EXERCISE:
Start at the line with "standards of excellence." in the records below, stop at the line with "improving the platform.", and return every line in that span exactly, the two end lines included.

INFORMATION PROVIDED:
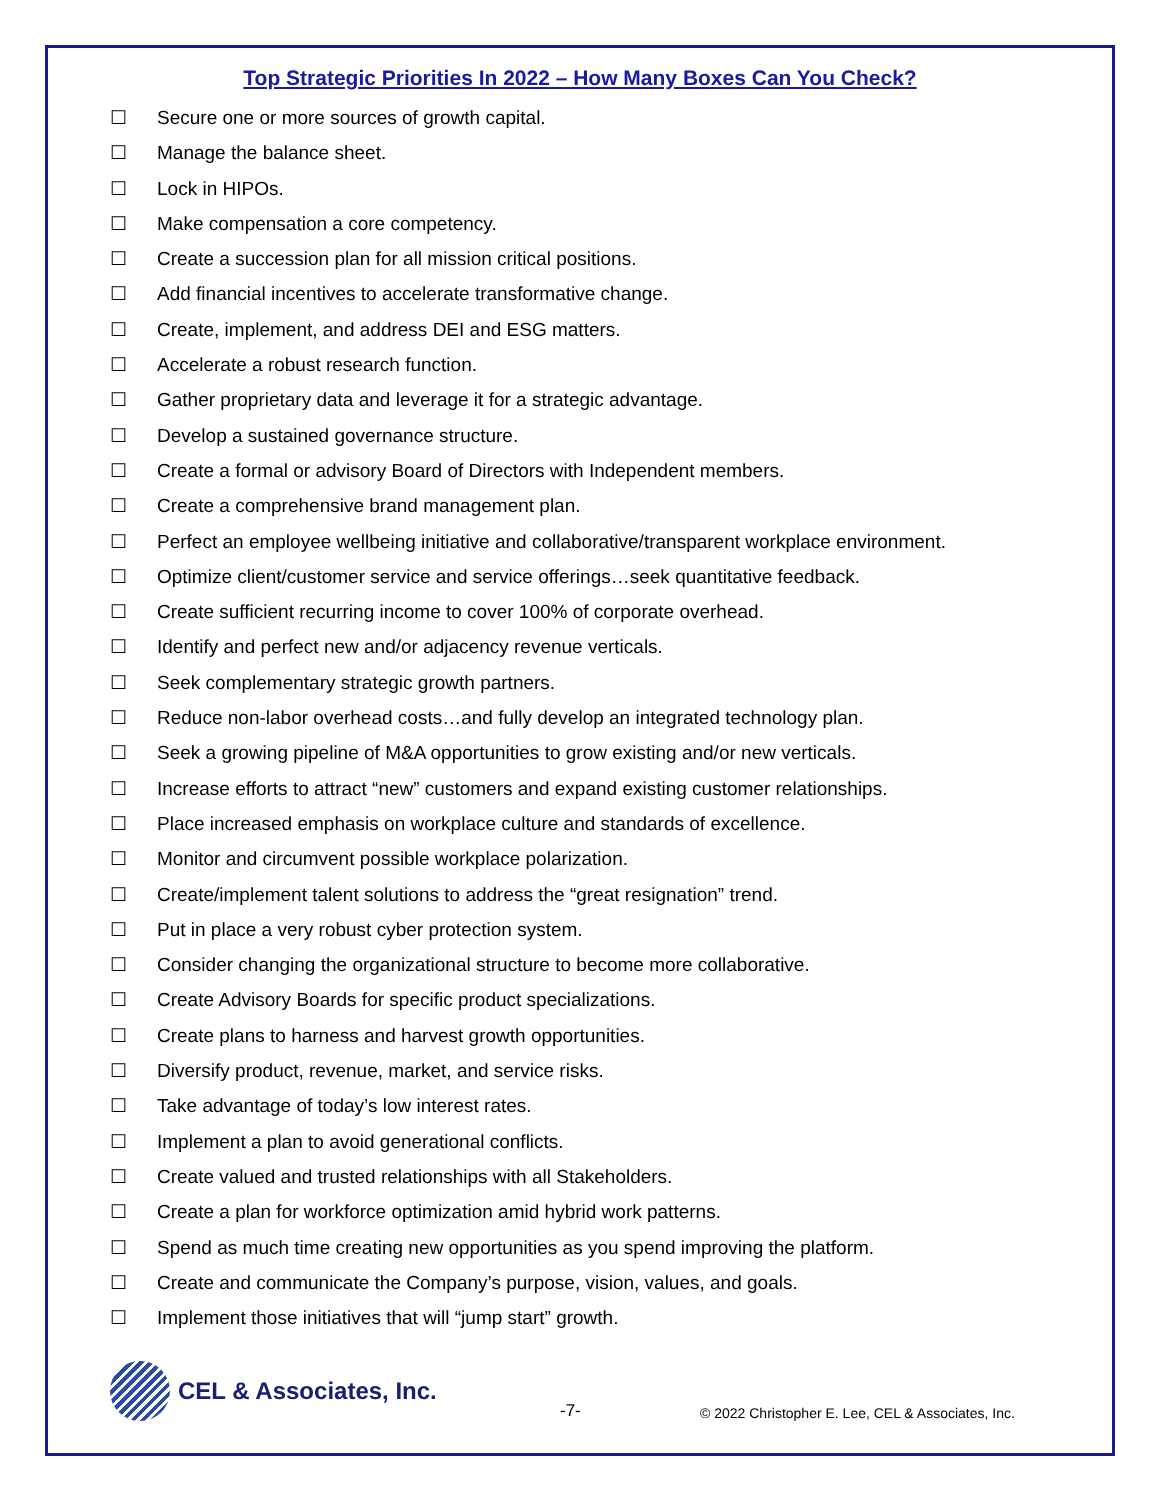Top Strategic Priorities In 2022 – How Many Boxes Can You Check?
☐ Secure one or more sources of growth capital.
☐ Manage the balance sheet.
☐ Lock in HIPOs.
☐ Make compensation a core competency.
☐ Create a succession plan for all mission critical positions.
☐ Add financial incentives to accelerate transformative change.
☐ Create, implement, and address DEI and ESG matters.
☐ Accelerate a robust research function.
☐ Gather proprietary data and leverage it for a strategic advantage.
☐ Develop a sustained governance structure.
☐ Create a formal or advisory Board of Directors with Independent members.
☐ Create a comprehensive brand management plan.
☐ Perfect an employee wellbeing initiative and collaborative/transparent workplace environment.
☐ Optimize client/customer service and service offerings…seek quantitative feedback.
☐ Create sufficient recurring income to cover 100% of corporate overhead.
☐ Identify and perfect new and/or adjacency revenue verticals.
☐ Seek complementary strategic growth partners.
☐ Reduce non-labor overhead costs…and fully develop an integrated technology plan.
☐ Seek a growing pipeline of M&A opportunities to grow existing and/or new verticals.
☐ Increase efforts to attract “new” customers and expand existing customer relationships.
☐ Place increased emphasis on workplace culture and standards of excellence.
☐ Monitor and circumvent possible workplace polarization.
☐ Create/implement talent solutions to address the “great resignation” trend.
☐ Put in place a very robust cyber protection system.
☐ Consider changing the organizational structure to become more collaborative.
☐ Create Advisory Boards for specific product specializations.
☐ Create plans to harness and harvest growth opportunities.
☐ Diversify product, revenue, market, and service risks.
☐ Take advantage of today’s low interest rates.
☐ Implement a plan to avoid generational conflicts.
☐ Create valued and trusted relationships with all Stakeholders.
☐ Create a plan for workforce optimization amid hybrid work patterns.
☐ Spend as much time creating new opportunities as you spend improving the platform.
☐ Create and communicate the Company’s purpose, vision, values, and goals.
☐ Implement those initiatives that will “jump start” growth.
CEL & Associates, Inc.
-7-
© 2022 Christopher E. Lee, CEL & Associates, Inc.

RESULT OF THE TASK:
☐ Place increased emphasis on workplace culture and standards of excellence.
☐ Monitor and circumvent possible workplace polarization.
☐ Create/implement talent solutions to address the “great resignation” trend.
☐ Put in place a very robust cyber protection system.
☐ Consider changing the organizational structure to become more collaborative.
☐ Create Advisory Boards for specific product specializations.
☐ Create plans to harness and harvest growth opportunities.
☐ Diversify product, revenue, market, and service risks.
☐ Take advantage of today’s low interest rates.
☐ Implement a plan to avoid generational conflicts.
☐ Create valued and trusted relationships with all Stakeholders.
☐ Create a plan for workforce optimization amid hybrid work patterns.
☐ Spend as much time creating new opportunities as you spend improving the platform.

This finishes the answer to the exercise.